So you have your tools. You have your pattern. And now it’s time to choose your fabrics.
Your pattern will list the fabric requirements usually with just a little bit of extra. Not lots – you won’t have enough left over for another project or anything like that. But you should have enough extra so that you can trim your edges straight before you actually start cutting. If you are prone to errors, and can afford it, go ahead and buy a little extra. You’ll never regret having leftovers for your stash!
The quilt pattern designer will sometimes make suggestions about the fabric, such as mentioning that a directional print won’t be best. The fabric requirements will somtimes list light, medium, and dark yardages as opposed to actual colors.
There are a few ways to proceed. If you are in love with the colors and fabrics that the designer used, you can simply use the picture of the finished quilt as a guide.

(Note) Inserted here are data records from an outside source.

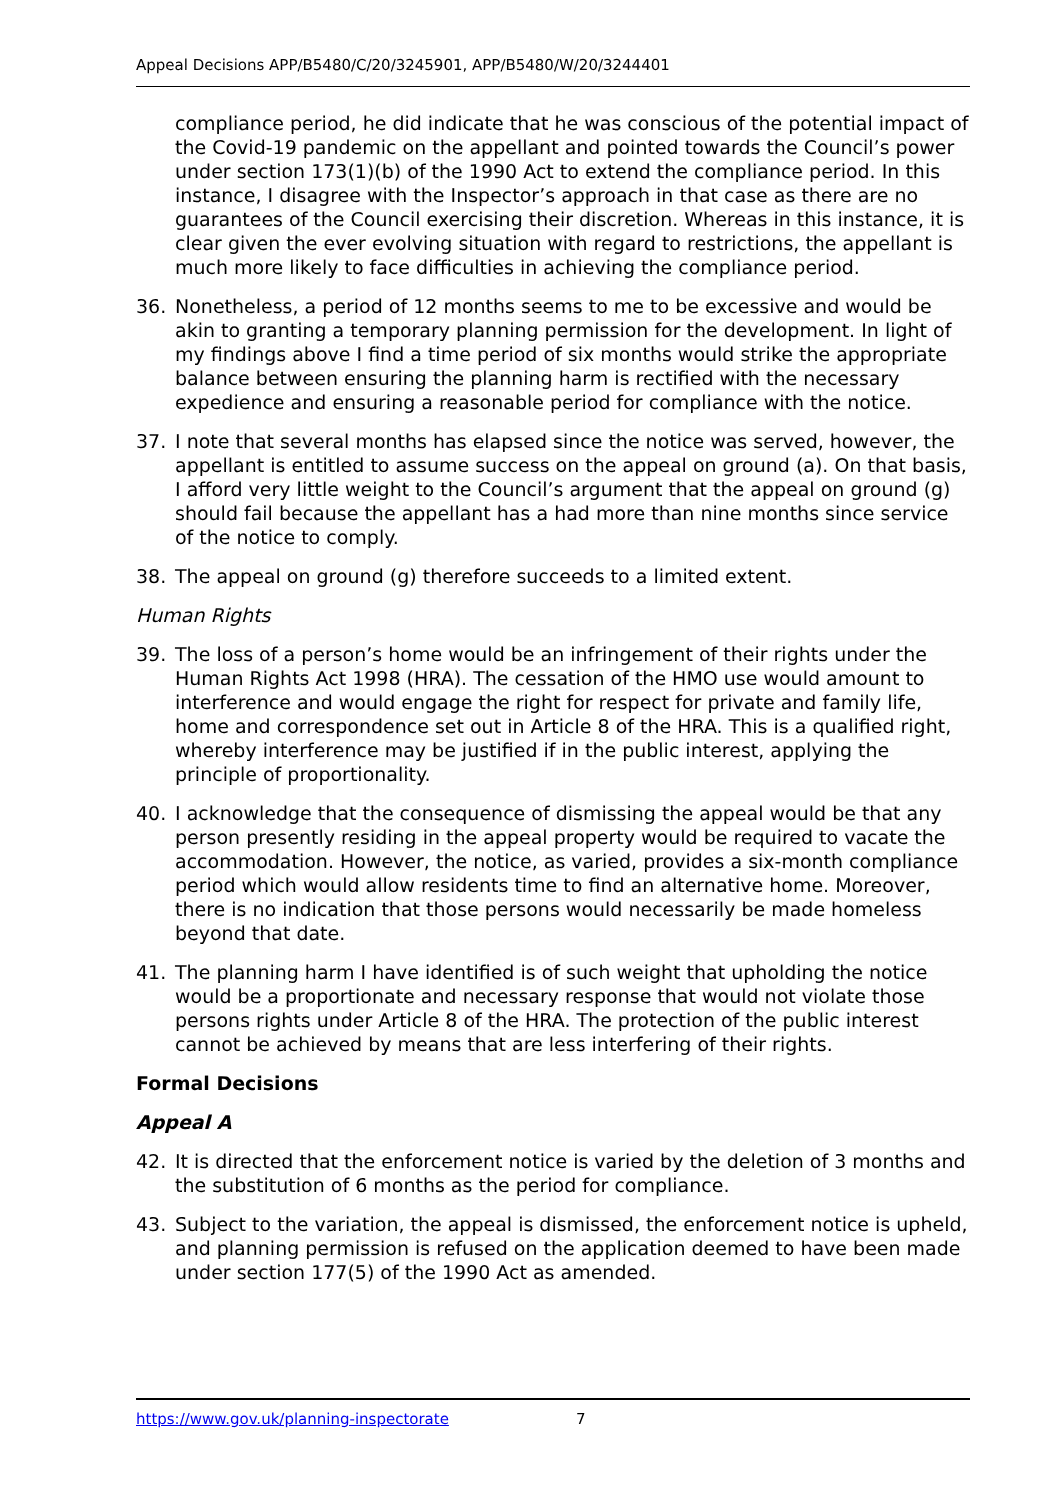Appeal Decisions APP/B5480/C/20/3245901, APP/B5480/W/20/3244401
compliance period, he did indicate that he was conscious of the potential impact of the Covid-19 pandemic on the appellant and pointed towards the Council’s power under section 173(1)(b) of the 1990 Act to extend the compliance period. In this instance, I disagree with the Inspector’s approach in that case as there are no guarantees of the Council exercising their discretion. Whereas in this instance, it is clear given the ever evolving situation with regard to restrictions, the appellant is much more likely to face difficulties in achieving the compliance period.
36. Nonetheless, a period of 12 months seems to me to be excessive and would be akin to granting a temporary planning permission for the development. In light of my findings above I find a time period of six months would strike the appropriate balance between ensuring the planning harm is rectified with the necessary expedience and ensuring a reasonable period for compliance with the notice.
37. I note that several months has elapsed since the notice was served, however, the appellant is entitled to assume success on the appeal on ground (a). On that basis, I afford very little weight to the Council’s argument that the appeal on ground (g) should fail because the appellant has a had more than nine months since service of the notice to comply.
38. The appeal on ground (g) therefore succeeds to a limited extent.
Human Rights
39. The loss of a person’s home would be an infringement of their rights under the Human Rights Act 1998 (HRA). The cessation of the HMO use would amount to interference and would engage the right for respect for private and family life, home and correspondence set out in Article 8 of the HRA. This is a qualified right, whereby interference may be justified if in the public interest, applying the principle of proportionality.
40. I acknowledge that the consequence of dismissing the appeal would be that any person presently residing in the appeal property would be required to vacate the accommodation. However, the notice, as varied, provides a six-month compliance period which would allow residents time to find an alternative home. Moreover, there is no indication that those persons would necessarily be made homeless beyond that date.
41. The planning harm I have identified is of such weight that upholding the notice would be a proportionate and necessary response that would not violate those persons rights under Article 8 of the HRA. The protection of the public interest cannot be achieved by means that are less interfering of their rights.
Formal Decisions
Appeal A
42. It is directed that the enforcement notice is varied by the deletion of 3 months and the substitution of 6 months as the period for compliance.
43. Subject to the variation, the appeal is dismissed, the enforcement notice is upheld, and planning permission is refused on the application deemed to have been made under section 177(5) of the 1990 Act as amended.
https://www.gov.uk/planning-inspectorate 7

You probably won’t be able to get the exact fabrics, but you can usually find something similiar.
Another option would be to select a fabric collection that you like and choose fabrics from within that collection.
For instance, Fancy Hill Farm is a collection by Robyn Pandolph for RJR Fabrics. Beautiful greens, reds, ivory, and tan in solids, large print florals and small print florals. You’ll find lights, mediums, and darks within the collection and you can be sure that all the fabrics will coordinate with each other.
Still another way to go would be to choose from a type of fabric.
If you limit yourself to reproduction fabrics, many of the print styles will work with each other. You’ll just need to be sure to select colors that go together.
Another option is to choose a print fabric you like that has several colors. Say you like this dinosaur print but your pattern is for a living room table runner… and your living room decor does not run to dinosaurs!
Match the colors in the print with tone on tone fabrics and/or solids in the same colors. Then you can use those fabrics without the print – you know they go together because you already like the color palette in the print. Save the dinosaurs for the kid quilt.
Finally, you can skip all the above methods and just trust your artistic instincts (they really are in there). It’s your quilt - express yourself!
Tools, pattern, fabric…. let the fun begin!